With MoE, there's no guarantee that expert 7 will be used in the last layers of the forward pass, and it seems that it often times doesn't have to.
A lot of the time, the last experts are used so rarely throughout all layer computations (of a single token) that it would make sense to prioritize loading as many full experts as possible:
This, of course, doesn't hold universally, and in aggregate the the share of experts is quite even. But because of autoregressive generation, longer sequences of tokens might be able to be computed more quickly for a net speed gain, even if generation is slightly slower at times [which I doubt].

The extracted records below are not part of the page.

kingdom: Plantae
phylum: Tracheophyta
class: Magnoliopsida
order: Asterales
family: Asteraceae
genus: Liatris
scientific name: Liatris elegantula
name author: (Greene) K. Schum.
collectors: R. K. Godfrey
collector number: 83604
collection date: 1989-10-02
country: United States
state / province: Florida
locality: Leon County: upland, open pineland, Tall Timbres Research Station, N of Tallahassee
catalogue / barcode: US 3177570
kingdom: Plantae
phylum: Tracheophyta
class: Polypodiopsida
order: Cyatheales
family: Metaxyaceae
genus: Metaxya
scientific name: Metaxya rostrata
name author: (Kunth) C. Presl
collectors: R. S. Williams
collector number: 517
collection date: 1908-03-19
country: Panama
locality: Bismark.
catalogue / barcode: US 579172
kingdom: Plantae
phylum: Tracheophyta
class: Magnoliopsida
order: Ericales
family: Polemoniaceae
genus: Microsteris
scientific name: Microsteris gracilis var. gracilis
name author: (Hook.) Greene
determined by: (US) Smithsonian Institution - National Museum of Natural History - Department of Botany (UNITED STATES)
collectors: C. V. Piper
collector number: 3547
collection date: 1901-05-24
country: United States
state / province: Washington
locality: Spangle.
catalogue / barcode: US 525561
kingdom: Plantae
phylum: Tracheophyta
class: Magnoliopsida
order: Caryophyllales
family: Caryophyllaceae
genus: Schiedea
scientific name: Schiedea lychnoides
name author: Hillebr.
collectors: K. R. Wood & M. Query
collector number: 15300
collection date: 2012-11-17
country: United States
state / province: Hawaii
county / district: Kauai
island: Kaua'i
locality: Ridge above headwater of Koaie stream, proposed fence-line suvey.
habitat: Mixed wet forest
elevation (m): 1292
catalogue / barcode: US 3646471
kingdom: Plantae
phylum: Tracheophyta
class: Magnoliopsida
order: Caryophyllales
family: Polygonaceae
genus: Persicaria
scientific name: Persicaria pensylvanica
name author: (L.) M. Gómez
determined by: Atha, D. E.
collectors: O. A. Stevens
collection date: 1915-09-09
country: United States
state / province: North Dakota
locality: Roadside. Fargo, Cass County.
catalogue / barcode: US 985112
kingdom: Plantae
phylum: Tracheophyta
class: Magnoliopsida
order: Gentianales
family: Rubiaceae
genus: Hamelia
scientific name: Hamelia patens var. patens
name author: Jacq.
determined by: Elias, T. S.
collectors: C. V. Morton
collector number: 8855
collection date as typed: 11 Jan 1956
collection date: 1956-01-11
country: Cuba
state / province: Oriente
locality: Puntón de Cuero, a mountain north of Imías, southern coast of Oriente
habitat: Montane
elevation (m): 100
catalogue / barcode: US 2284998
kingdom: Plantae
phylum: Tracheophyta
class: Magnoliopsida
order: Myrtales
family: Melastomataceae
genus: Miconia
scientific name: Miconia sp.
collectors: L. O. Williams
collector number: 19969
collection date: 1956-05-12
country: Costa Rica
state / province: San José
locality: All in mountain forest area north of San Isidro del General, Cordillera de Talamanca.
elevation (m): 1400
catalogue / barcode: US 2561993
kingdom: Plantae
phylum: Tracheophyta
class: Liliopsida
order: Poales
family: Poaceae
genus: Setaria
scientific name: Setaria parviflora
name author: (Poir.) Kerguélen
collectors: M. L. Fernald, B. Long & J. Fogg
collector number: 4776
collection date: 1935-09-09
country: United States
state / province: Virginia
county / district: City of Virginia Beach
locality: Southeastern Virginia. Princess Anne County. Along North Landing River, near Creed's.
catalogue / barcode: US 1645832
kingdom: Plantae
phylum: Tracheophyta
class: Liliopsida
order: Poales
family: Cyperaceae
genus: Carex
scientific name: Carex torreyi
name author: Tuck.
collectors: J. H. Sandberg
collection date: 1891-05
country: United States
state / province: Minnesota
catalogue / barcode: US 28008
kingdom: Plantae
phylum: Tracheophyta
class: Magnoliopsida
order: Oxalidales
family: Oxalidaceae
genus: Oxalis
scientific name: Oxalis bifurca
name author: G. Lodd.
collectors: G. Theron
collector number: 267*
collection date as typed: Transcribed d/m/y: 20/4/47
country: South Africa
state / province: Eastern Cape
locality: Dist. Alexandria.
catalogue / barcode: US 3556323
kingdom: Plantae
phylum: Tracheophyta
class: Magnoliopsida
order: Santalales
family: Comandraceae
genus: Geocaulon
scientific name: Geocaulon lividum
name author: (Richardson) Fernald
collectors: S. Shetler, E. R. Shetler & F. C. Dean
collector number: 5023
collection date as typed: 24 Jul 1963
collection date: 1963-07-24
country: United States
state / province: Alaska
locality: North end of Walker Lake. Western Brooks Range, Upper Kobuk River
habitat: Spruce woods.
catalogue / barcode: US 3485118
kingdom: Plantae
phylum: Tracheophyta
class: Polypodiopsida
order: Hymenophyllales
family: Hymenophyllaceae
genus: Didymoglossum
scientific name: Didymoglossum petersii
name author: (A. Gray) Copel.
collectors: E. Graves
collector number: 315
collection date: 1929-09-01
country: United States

But even if this isn't the case, and you have the same amount of performance either way (for 1:1 VRAM use comparisons), you would still have finer control over how many actual layers to offload, and therefore this should in theory give you better overall VRAM utilization (as instead of having to load exactly 20 groups of 8 layers you could specify the actual amount that fits in VRAM). For example, at the moment, -ngl 12
layers is equivalent to 96 actual layers for Mixtral, as it specifies that the first 4 layers of all 8 experts are offloaded.
But I think that it's more likely in practice that you would only be occasionally hitting a CPU bottleneck (for individual experts that are not fully offloaded) rather than hitting it constantly across all experts at the point of the forward pass where you stop computing on GPU and start computing on CPU.
If you could specify the actual number of layers, the CPU bottleneck would be more 'evenly distributed' based on actual expert use rather than being a constant slowdown after a certain point in the forward pass. And you'd probably end up communicating with the CPU less often in general outside of massive batches, but that part is unproven.